Based on obtained results, the quality of association rules using the A priori algorithm should be verified.
## set of 107 rules
##
## rule length distribution (lhs + rhs):sizes
## 3 4 5 6
## 3 53 45 6
##
## Min. 1st Qu. Median Mean 3rd Qu. Max.
## 3.000 4.000 4.000 4.505 5.000 6.000
##
## summary of quality measures:
## support confidence coverage lift
## Min. :0.001111 Min. :0.9000 Min. :0.001111 Min. :4.068
## 1st Qu.:0.001111 1st Qu.:0.9091 1st Qu.:0.001222 1st Qu.:4.122
## Median :0.001111 Median :0.9167 Median :0.001222 Median :4.497
## Mean :0.001270 Mean :0.9344 Mean :0.001361 Mean :5.004
## 3rd Qu.:0.001333 3rd Qu.:0.9375 3rd Qu.:0.001444 3rd Qu.:5.479
## Max. :0.002999 Max. :1.0000 Max. :0.003333 Max. :9.697
## count
## Min. :10.00
## 1st Qu.:10.00
## Median :10.00
## Mean :11.43
## 3rd Qu.:12.00
## Max. :27.00
##
## mining info:
## data ntransactions support confidence
## trans1 9002 0.001 0.9
Based on these conditions, a total of 107 rules were obtained. The length of these rules ranges from 3 to 6, namely: three rules are 3 long, four are 53 long, etc.
As part of the apriori method used, it is necessary to check and the association rules also contain the “lift” parameter, which determines how many times purchasing Product 1 increases the odds of obtaining Product 2.
## lhs rhs support confidence coverage lift count
## [1] {oil,
## other vegetables,
## tropical fruit,
## whole milk} => {root vegetables} 0.001444124 0.9285714 0.001555210 9.697216 13
## [2] {oil,
## other vegetables,
## tropical fruit,
## whole milk,
## yogurt} => {root vegetables} 0.001110864 0.9090909 0.001221951 9.493778 10
## [3] {cream cheese,
## curd,
## whipped/sour cream,
## whole milk} => {yogurt} 0.001221951 0.9166667 0.001333037 7.683271 11
## [4] {frankfurter,
## rolls/buns,
## root vegetables,
## whole milk} => {yogurt} 0.001221951 0.9166667 0.001333037 7.683271 11
## [5] {butter,
## cream cheese,
## root vegetables} => {yogurt} 0.001110864 0.9090909 0.001221951 7.619773 10
The rule that comes first: {oil,other vegetables,tropical fruit,whole milk} => {root vegetables}
In the further part of the paper results of association rules are presented.
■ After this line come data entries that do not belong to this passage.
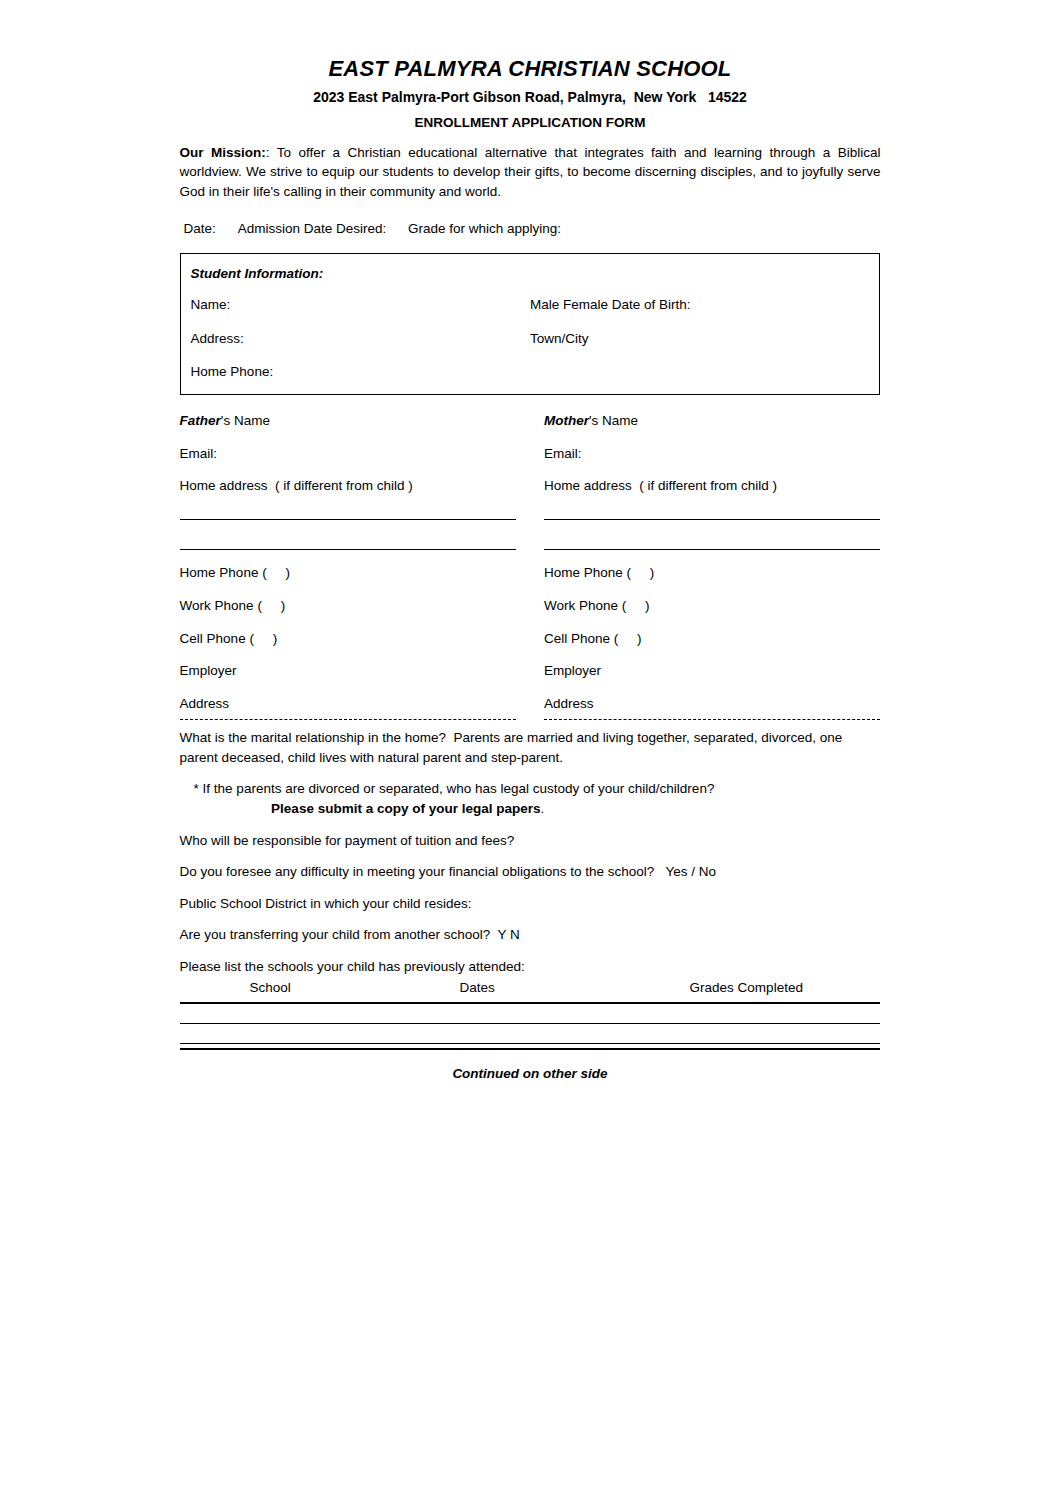EAST PALMYRA CHRISTIAN SCHOOL
2023 East Palmyra-Port Gibson Road, Palmyra, New York 14522
ENROLLMENT APPLICATION FORM
Our Mission:: To offer a Christian educational alternative that integrates faith and learning through a Biblical worldview. We strive to equip our students to develop their gifts, to become discerning disciples, and to joyfully serve God in their life's calling in their community and world.
Date: Admission Date Desired: Grade for which applying:
Student Information:
| Name: | Male Female Date of Birth: |
| Address: | Town/City |
| Home Phone: | |
| Father 's Name Email: Home address ( if different from child ) Home Phone ( ) Work Phone ( ) Cell Phone ( ) Employer Address | Mother 's Name Email: Home address ( if different from child ) Home Phone ( ) Work Phone ( ) Cell Phone ( ) Employer Address |
What is the marital relationship in the home? Parents are married and living together, separated, divorced, one parent deceased, child lives with natural parent and step-parent.
* If the parents are divorced or separated, who has legal custody of your child/children?
Please submit a copy of your legal papers.
Who will be responsible for payment of tuition and fees?
Do you foresee any difficulty in meeting your financial obligations to the school? Yes / No
Public School District in which your child resides:
Are you transferring your child from another school? Y N
Please list the schools your child has previously attended:
School Dates Grades Completed
Continued on other side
## To reduce overplotting, jitter is added! Use jitter = 0 to prevent jitter.
The presented diagram shows 107 rules. The above chart presents the relationship between rule support and confidence and also the lift parameter.
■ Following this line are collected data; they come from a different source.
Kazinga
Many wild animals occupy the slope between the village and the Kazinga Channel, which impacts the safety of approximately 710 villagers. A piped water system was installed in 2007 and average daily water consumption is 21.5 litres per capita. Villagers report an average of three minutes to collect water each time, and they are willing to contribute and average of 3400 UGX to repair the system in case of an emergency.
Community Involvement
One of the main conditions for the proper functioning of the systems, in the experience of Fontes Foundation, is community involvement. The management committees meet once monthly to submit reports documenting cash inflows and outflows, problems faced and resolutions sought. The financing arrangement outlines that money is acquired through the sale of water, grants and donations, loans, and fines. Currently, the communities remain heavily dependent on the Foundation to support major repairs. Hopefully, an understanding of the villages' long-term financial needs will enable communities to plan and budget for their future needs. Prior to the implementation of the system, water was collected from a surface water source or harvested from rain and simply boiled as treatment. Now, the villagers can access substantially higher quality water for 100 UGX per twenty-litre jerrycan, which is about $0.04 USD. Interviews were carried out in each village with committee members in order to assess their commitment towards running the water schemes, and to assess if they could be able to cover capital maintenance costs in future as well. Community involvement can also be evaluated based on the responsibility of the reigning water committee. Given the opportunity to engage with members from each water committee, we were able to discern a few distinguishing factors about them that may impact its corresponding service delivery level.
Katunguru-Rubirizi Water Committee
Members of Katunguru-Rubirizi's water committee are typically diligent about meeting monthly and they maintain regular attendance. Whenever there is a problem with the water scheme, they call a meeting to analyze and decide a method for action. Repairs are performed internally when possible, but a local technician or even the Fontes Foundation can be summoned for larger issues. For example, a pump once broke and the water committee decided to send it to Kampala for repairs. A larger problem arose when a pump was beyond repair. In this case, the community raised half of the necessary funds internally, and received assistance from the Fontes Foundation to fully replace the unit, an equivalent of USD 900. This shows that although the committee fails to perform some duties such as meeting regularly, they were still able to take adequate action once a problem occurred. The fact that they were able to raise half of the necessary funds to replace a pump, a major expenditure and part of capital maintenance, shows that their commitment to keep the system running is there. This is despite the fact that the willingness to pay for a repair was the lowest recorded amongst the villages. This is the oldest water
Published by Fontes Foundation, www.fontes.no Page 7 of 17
For a more detailed analysis, it is worth examining how often a given element appears in associations.
The presented chart shows the number and quality of associations between the categories: LHS - the predecessors are presented, while the RHS - informs about the successor.
Association analysis provides the necessary information on customer behavior that is especially useful in marketing. Useful conclusions can be drawn from the big data in order to implement the business plan.
Brett L. (2013), Machine Learning with R. Packt Publishing, Birmingham - Mumbai.